Segue como sugestão o desenvolvimento de um jornal escolar com a participação ativa dos alunos e trabalhasse temas do cotidiano e universo estudantil, importantes para a comunidade escolar.
Em um fazer simples, que não pretende esgotar toda a discussão e o trabalho em competências socioemocionais, durante a produção dessa atividade, os docentes poderiam usar como estratégia uma roda de conversa, verificar as forças e limitações de cada aluno (competência de autoconsciência), mediar a participação com base nessa análise de limite e potencialidade e auxiliá-los nas tomadas de decisão acerca dos temas e/ou textos.
O educador expõe os objetivos propostos da atividade, as tarefas de cada aluno e as metas individuais e do grupo.
Durante a produção do jornal, o educador irá:
a) Incentivar e valorizar a sintonia;
b) Estimular as sugestões da produção escrita;
c) Valorizar a capacidade de cada estudante e do grupo;
d) Avaliar a regulação (ao mediar conflitos);
e) Incentivar, estimular e valorizar o compartilhar (os alunos tenham voz ativa, respeitar os demais) e;
f) Respeitar a individualidade de cada aluno.
Quanto aos temas desafiadores para o conteúdo do jornal, deve-se cria ocasiões para crescer as competências socioemocionais e a participação ativa de todos, com a devida intercessão do mentor experiente, beneficiar a afirmação de conexão e o respeito. Com essa atividade é possível combater o bullying por meio das competências socioemocionais.

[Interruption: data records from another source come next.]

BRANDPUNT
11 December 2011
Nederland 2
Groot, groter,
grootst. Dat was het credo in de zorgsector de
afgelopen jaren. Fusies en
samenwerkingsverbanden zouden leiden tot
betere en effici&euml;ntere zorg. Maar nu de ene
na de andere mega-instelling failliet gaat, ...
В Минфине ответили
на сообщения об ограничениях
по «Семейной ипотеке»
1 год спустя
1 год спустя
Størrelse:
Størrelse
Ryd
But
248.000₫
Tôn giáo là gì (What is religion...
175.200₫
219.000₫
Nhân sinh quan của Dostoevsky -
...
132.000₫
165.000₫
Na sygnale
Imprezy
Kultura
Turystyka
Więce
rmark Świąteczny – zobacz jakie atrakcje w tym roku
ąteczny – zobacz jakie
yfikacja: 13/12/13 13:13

Os educadores têm como desafio alinhar as metodologias escolares com os pressupostos apresentados, pertinentes às competências socioemocionais, certos de que a mudança alcançada auxiliará no desempenho acadêmico e cognitivo dos alunos e promoverá um clima escolar mais respeitoso e empático com impactos em toda a vida dos alunos e da sociedade.
CONSIDERAÇÕES FINAIS
Desta vez, o aspecto socioemocional finalmente ganhou o mérito que merecia, mostrando o quão importante é saber educar por completo os estudantes e torná-los bons cidadãos.

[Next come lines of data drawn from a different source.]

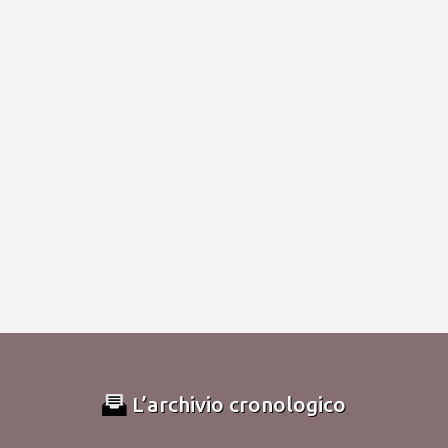
L’archivio cronologico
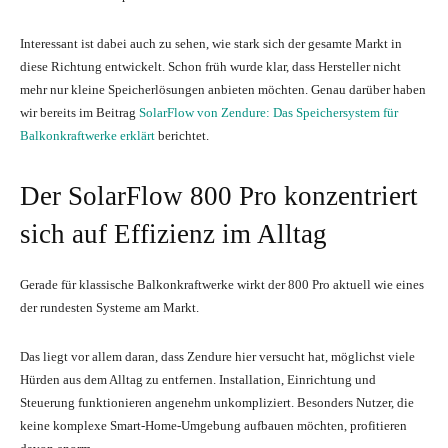
Interessant ist dabei auch zu sehen, wie stark sich der gesamte Markt in
diese Richtung entwickelt. Schon früh wurde klar, dass Hersteller nicht
mehr nur kleine Speicherlösungen anbieten möchten. Genau darüber haben
wir bereits im Beitrag
SolarFlow von Zendure: Das Speichersystem für
Balkonkraftwerke erklärt
berichtet.
Der SolarFlow 800 Pro konzentriert
sich auf Effizienz im Alltag
Gerade für klassische Balkonkraftwerke wirkt der 800 Pro aktuell wie eines
der rundesten Systeme am Markt.
Das liegt vor allem daran, dass Zendure hier versucht hat, möglichst viele
Hürden aus dem Alltag zu entfernen. Installation, Einrichtung und
Steuerung funktionieren angenehm unkompliziert. Besonders Nutzer, die
keine komplexe Smart-Home-Umgebung aufbauen möchten, profitieren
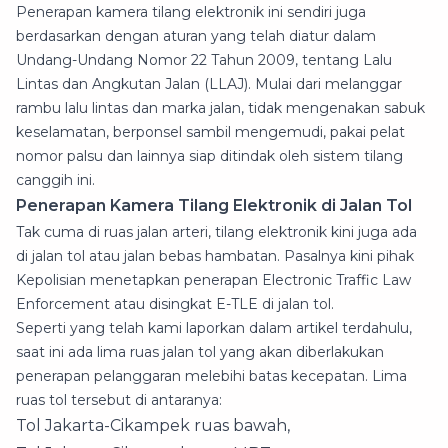
Penerapan kamera tilang elektronik ini sendiri juga
berdasarkan dengan aturan yang telah diatur dalam
Undang-Undang Nomor 22 Tahun 2009, tentang Lalu
Lintas dan Angkutan Jalan (LLAJ). Mulai dari melanggar
rambu lalu lintas dan marka jalan, tidak mengenakan sabuk
keselamatan, berponsel sambil mengemudi, pakai pelat
nomor palsu dan lainnya siap ditindak oleh sistem tilang
canggih ini.
Penerapan Kamera Tilang Elektronik di Jalan Tol
Tak cuma di ruas jalan arteri, tilang elektronik kini juga ada
di jalan tol atau jalan bebas hambatan. Pasalnya kini pihak
Kepolisian menetapkan penerapan Electronic Traffic Law
Enforcement atau disingkat E-TLE di jalan tol.
Seperti yang telah kami laporkan dalam artikel terdahulu,
saat ini ada lima ruas jalan tol yang akan diberlakukan
penerapan pelanggaran melebihi batas kecepatan. Lima
ruas tol tersebut di antaranya:
Tol Jakarta-Cikampek ruas bawah,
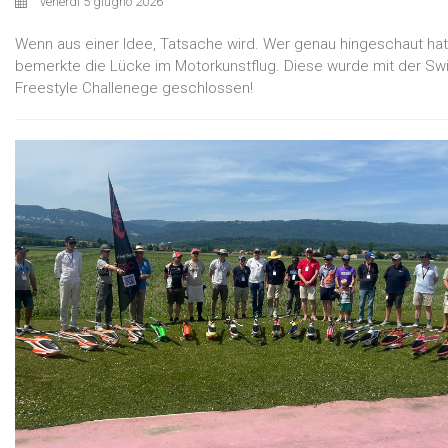
venerdì 5 giugno 2026
Wenn aus einer Idee, Tatsache wird. Wer genau hingeschaut hat
bemerkte die Lücke im Motorkunstflug. Diese wurde mit der Sw
Freestyle Challenege geschlossen!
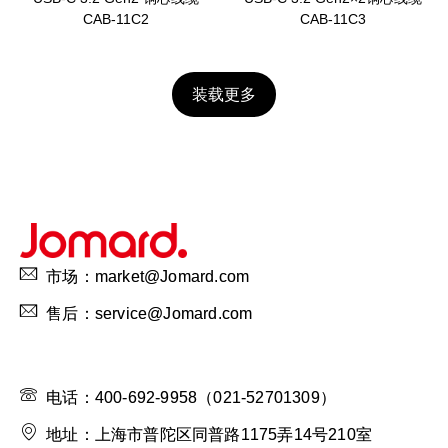
CAB-11C2
CAB-11C3
装载更多
市场：market@Jomard.com
售后：service@Jomard.com
电话：400-692-9958（021-52701309）
地址：上海市普陀区同普路1175弄14号210室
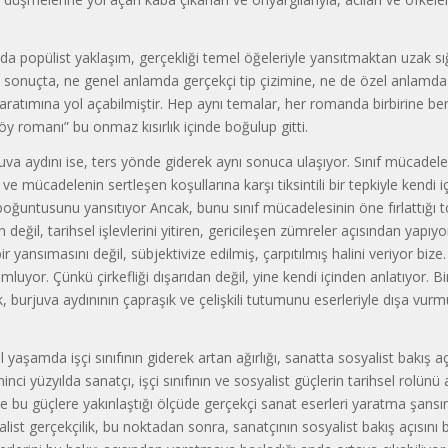
da popülist yaklaşım, gerçekliği temel öğeleriyle yansıtmaktan uzak sı
e, sonuçta, ne genel anlamda gerçekçi tip çizimine, ne de özel anlam
yaratımına yol açabilmiştir. Hep aynı temalar, her romanda birbirine b
Köy romanı” bu onmaz kısırlık içinde boğulup gitti.
va aydını ise, ters yönde giderek aynı sonuca ulaşıyor. Sınıf mücadele
 ve mücadelenin sertleşen koşullarına karşı tiksintili bir tepkiyle kendi
boğuntusunu yansıtıyor Ancak, bunu sınıf mücadelesinin öne fırlattığı 
 değil, tarihsel işlevlerini yitiren, gericileşen zümreler açısından yapıyo
 yansımasını değil, sübjektivize edilmiş, çarpıtılmış halini veriyor bize. 
luyor. Çünkü çirkefliği dışarıdan değil, yine kendi içinden anlatıyor. Bi
k, burjuva aydınının çapraşık ve çelişkili tutumunu eserleriyle dışa vur
yaşamda işçi sınıfının giderek artan ağırlığı, sanatta sosyalist bakış aç
minci yüzyılda sanatçı, işçi sınıfının ve sosyalist güçlerin tarihsel rolünü
ve bu güçlere yakınlaştığı ölçüde gerçekçi sanat eserleri yaratma şansı
alist gerçekçilik, bu noktadan sonra, sanatçının sosyalist bakış açısını bi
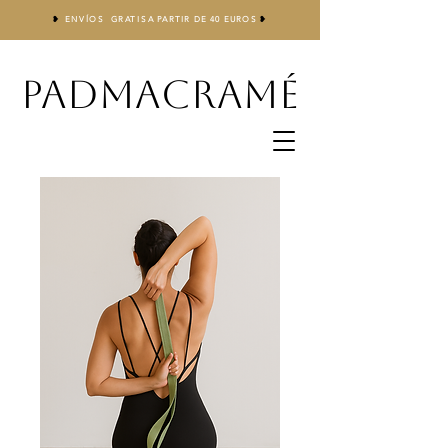
❥
ENVÍOS GRATIS
A
PARTIR DE 40 EUROS
❥
PADMACRAMÉ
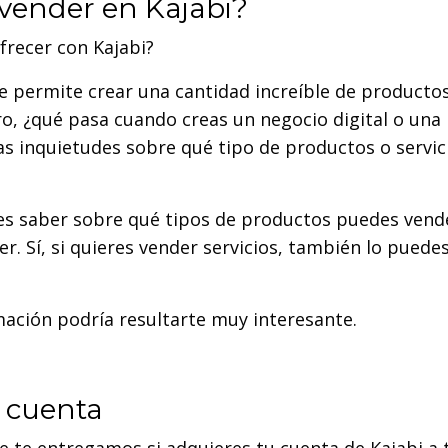
vender en Kajabi?
frecer con Kajabi?
e permite crear una cantidad increíble de producto
ro, ¿qué pasa cuando creas un negocio digital o una
 inquietudes sobre qué tipo de productos o servic
ebes saber sobre qué tipos de productos puedes vend
r. Sí, si quieres vender servicios, también lo puede
mación podría resultarte muy interesante.
u cuenta
 te entregamos si adquieres tu cuenta de Kajabi a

A identidade pessoal, a experiência com coletividade e diversas linguagens e a boa comunicação são questões que devem sempre ter ênfase na intencionalidade educativa das atividades da classe.
Por isso, vale recordar novamente a importância de bons planos de aula, produtivas reuniões pedagógicas e inovações educacionais.

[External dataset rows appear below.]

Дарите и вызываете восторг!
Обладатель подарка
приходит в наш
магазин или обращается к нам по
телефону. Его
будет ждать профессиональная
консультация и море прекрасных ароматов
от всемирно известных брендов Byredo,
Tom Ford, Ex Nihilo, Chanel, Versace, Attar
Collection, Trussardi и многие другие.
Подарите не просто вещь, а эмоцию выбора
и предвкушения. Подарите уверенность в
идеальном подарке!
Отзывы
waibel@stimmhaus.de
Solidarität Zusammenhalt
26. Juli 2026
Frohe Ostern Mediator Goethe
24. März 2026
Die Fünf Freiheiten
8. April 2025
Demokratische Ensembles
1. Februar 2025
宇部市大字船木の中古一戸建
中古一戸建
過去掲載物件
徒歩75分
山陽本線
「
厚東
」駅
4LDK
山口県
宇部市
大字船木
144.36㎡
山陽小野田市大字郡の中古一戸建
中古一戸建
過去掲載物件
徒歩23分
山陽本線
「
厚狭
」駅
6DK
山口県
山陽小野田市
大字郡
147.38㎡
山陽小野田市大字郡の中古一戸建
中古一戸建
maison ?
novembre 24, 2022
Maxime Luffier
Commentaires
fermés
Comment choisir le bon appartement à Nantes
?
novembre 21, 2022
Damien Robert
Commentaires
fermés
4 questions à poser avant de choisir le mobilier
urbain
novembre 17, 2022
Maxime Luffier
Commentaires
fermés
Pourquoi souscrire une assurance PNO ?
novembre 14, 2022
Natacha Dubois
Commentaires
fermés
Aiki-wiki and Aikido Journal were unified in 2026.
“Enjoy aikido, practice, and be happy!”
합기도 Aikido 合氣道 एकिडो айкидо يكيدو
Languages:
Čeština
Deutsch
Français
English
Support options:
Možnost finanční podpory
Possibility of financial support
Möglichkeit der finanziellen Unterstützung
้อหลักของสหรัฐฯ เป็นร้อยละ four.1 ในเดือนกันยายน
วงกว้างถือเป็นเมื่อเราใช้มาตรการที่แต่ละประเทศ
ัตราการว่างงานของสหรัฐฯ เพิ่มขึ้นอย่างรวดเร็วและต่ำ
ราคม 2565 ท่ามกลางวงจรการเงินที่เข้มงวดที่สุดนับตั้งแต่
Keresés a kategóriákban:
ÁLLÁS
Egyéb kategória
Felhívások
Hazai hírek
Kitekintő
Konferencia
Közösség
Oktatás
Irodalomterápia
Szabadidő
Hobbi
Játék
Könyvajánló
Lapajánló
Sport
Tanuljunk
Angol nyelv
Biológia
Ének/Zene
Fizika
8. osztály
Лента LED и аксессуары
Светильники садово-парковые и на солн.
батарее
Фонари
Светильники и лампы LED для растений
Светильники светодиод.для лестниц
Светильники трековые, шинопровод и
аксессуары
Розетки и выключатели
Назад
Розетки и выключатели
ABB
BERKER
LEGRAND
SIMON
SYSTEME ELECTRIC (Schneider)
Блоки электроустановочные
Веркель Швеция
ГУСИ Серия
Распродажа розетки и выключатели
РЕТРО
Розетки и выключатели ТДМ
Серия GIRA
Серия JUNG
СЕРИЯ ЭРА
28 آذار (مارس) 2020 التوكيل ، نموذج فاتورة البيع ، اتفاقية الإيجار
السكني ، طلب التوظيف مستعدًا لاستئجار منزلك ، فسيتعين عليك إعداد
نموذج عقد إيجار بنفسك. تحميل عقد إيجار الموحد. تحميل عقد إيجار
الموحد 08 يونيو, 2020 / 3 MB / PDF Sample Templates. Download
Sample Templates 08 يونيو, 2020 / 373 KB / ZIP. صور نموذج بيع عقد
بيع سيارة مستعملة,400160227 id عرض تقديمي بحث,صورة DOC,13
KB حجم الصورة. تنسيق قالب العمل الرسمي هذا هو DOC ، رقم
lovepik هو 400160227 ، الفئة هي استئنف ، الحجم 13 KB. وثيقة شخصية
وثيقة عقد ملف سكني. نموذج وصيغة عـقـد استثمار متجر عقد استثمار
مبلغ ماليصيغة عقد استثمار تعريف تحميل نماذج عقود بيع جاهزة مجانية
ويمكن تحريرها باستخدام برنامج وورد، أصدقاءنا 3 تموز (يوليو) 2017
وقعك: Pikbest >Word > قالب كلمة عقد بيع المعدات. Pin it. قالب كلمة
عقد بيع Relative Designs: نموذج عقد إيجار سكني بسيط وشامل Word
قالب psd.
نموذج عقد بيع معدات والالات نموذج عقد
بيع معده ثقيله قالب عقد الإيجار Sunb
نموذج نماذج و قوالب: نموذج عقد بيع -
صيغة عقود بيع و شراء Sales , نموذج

REFERÊNCIAS BIBLIOGRÁFICAS
BRASIL. Ministério da Educação. Base Nacional Comum Curricular. Brasília, 2018.
CASEL. Is transforming American education through social and emotional learning. Disponível em: https://casel.org FUNDAÇÃO TELEFONICA. Global educational leaders’ program Brasil: questões conceituais e práticas. São Paulo, 2015.Acesso em 25 de abril de 2025
HTTP://basenacionalcomum.mec.gov.br/implementacao/praticas/caderno-de-praticas/aprofundamentos/195-competencias-socioemocionais-como-fator-de-protecao-a-saude-mental-e-ao-bullying acessado em 22/06/22
MEIER, Marcos; GARCIA, Sandra. Mediação da aprendizagem: contribuições de Feuersteim e de Vygotsky. Curitiba: Edição do autor,2007. 7ª edição.